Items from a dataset
..............................

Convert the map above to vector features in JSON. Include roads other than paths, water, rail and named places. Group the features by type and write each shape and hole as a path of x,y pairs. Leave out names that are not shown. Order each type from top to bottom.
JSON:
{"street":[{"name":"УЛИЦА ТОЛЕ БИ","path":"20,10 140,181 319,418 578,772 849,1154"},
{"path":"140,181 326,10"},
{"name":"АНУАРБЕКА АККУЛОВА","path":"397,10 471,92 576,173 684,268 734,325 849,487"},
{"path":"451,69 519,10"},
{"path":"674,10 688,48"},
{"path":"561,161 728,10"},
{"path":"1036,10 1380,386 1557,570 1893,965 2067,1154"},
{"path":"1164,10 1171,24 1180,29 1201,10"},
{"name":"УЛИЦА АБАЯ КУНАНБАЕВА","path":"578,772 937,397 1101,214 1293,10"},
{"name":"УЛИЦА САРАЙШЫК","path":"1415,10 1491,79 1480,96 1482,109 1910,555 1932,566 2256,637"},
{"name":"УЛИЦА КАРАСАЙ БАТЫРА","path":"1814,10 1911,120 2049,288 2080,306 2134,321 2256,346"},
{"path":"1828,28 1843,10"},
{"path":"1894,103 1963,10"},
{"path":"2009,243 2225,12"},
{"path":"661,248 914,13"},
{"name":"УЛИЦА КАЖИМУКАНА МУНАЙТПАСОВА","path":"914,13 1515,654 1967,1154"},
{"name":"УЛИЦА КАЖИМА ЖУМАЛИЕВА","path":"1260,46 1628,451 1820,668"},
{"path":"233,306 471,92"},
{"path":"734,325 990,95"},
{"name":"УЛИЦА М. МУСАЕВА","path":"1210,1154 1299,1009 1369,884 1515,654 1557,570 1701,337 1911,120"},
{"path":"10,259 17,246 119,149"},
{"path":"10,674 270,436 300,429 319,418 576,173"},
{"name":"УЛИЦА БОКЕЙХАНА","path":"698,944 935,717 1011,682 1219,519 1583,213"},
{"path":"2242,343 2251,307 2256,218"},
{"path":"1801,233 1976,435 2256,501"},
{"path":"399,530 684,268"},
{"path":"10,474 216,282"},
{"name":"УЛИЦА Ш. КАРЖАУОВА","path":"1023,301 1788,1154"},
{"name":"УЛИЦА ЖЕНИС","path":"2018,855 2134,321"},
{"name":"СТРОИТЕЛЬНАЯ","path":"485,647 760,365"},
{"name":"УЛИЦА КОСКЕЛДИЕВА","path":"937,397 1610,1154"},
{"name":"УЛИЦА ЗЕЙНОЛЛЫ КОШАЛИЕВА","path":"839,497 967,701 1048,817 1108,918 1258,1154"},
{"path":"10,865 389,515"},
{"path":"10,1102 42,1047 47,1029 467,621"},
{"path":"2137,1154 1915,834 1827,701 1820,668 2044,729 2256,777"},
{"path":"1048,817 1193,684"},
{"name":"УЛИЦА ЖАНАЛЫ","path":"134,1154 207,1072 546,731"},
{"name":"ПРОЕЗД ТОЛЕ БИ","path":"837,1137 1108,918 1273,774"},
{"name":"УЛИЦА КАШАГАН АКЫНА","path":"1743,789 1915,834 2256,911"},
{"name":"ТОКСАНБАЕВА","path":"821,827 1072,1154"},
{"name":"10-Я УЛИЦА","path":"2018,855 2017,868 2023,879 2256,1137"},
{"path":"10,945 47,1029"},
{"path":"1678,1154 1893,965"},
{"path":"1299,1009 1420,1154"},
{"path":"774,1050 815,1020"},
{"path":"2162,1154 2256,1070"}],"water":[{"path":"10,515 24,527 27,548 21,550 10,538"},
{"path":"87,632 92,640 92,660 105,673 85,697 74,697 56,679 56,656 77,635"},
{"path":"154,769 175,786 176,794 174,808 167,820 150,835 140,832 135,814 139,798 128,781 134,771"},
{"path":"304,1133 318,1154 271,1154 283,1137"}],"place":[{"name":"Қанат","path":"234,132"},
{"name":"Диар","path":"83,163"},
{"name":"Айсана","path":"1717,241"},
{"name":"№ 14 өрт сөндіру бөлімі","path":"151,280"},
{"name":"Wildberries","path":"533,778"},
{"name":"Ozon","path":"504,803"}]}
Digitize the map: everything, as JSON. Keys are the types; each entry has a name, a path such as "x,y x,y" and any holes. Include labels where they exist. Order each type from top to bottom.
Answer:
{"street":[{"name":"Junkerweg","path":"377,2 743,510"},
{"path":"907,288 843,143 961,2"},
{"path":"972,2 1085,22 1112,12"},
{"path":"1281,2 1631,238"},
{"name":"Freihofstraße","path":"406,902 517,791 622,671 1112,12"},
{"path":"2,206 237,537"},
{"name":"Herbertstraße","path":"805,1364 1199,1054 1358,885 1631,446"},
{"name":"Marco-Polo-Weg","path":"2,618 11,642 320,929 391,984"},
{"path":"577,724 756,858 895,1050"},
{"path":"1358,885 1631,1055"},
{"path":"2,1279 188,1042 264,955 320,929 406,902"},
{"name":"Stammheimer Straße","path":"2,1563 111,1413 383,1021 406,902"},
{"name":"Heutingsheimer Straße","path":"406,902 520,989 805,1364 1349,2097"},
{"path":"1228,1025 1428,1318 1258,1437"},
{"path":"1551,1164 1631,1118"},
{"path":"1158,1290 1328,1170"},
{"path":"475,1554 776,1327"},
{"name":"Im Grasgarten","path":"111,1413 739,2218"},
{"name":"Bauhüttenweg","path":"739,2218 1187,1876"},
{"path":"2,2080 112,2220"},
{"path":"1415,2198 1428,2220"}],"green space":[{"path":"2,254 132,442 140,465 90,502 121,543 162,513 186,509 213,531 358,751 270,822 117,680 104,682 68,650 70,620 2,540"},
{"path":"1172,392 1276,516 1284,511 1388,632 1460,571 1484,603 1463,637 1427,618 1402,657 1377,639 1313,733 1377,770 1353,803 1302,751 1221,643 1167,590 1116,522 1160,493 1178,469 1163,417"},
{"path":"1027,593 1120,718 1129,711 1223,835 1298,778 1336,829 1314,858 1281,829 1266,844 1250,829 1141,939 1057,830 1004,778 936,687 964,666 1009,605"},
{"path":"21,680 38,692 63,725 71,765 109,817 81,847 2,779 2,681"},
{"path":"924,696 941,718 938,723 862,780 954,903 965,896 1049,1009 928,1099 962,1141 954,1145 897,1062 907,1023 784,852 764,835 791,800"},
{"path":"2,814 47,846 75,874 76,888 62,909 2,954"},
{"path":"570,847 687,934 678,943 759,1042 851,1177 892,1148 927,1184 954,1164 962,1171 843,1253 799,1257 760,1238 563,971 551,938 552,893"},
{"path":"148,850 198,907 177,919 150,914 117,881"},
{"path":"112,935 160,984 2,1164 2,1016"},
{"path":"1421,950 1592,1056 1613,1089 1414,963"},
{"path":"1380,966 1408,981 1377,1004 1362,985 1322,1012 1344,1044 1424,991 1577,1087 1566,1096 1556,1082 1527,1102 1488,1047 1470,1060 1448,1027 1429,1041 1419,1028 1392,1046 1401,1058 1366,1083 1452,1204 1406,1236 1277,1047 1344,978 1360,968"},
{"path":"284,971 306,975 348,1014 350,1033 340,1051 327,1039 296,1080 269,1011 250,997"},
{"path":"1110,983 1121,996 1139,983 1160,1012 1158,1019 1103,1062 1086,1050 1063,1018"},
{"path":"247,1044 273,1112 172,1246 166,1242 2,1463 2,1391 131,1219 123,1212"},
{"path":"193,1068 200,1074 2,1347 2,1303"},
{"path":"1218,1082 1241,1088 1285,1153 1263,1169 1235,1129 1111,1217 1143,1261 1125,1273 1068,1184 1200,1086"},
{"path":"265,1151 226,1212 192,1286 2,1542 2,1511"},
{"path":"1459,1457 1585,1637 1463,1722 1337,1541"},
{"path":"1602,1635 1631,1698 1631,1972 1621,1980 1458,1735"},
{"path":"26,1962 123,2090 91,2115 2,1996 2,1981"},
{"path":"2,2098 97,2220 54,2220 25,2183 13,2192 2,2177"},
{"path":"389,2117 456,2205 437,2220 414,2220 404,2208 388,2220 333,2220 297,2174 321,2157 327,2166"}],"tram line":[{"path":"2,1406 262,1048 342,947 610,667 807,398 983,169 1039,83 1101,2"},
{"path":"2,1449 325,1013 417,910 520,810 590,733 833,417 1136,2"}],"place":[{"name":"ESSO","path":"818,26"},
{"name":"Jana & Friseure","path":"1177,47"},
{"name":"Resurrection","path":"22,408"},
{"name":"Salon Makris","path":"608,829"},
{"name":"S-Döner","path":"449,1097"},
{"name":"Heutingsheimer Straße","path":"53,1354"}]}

..............................

Your goal:
The expected result is every line above containing the string "ТОЛЕ".

Response to the task:
{"street":[{"name":"УЛИЦА ТОЛЕ БИ","path":"20,10 140,181 319,418 578,772 849,1154"},
{"name":"ПРОЕЗД ТОЛЕ БИ","path":"837,1137 1108,918 1273,774"},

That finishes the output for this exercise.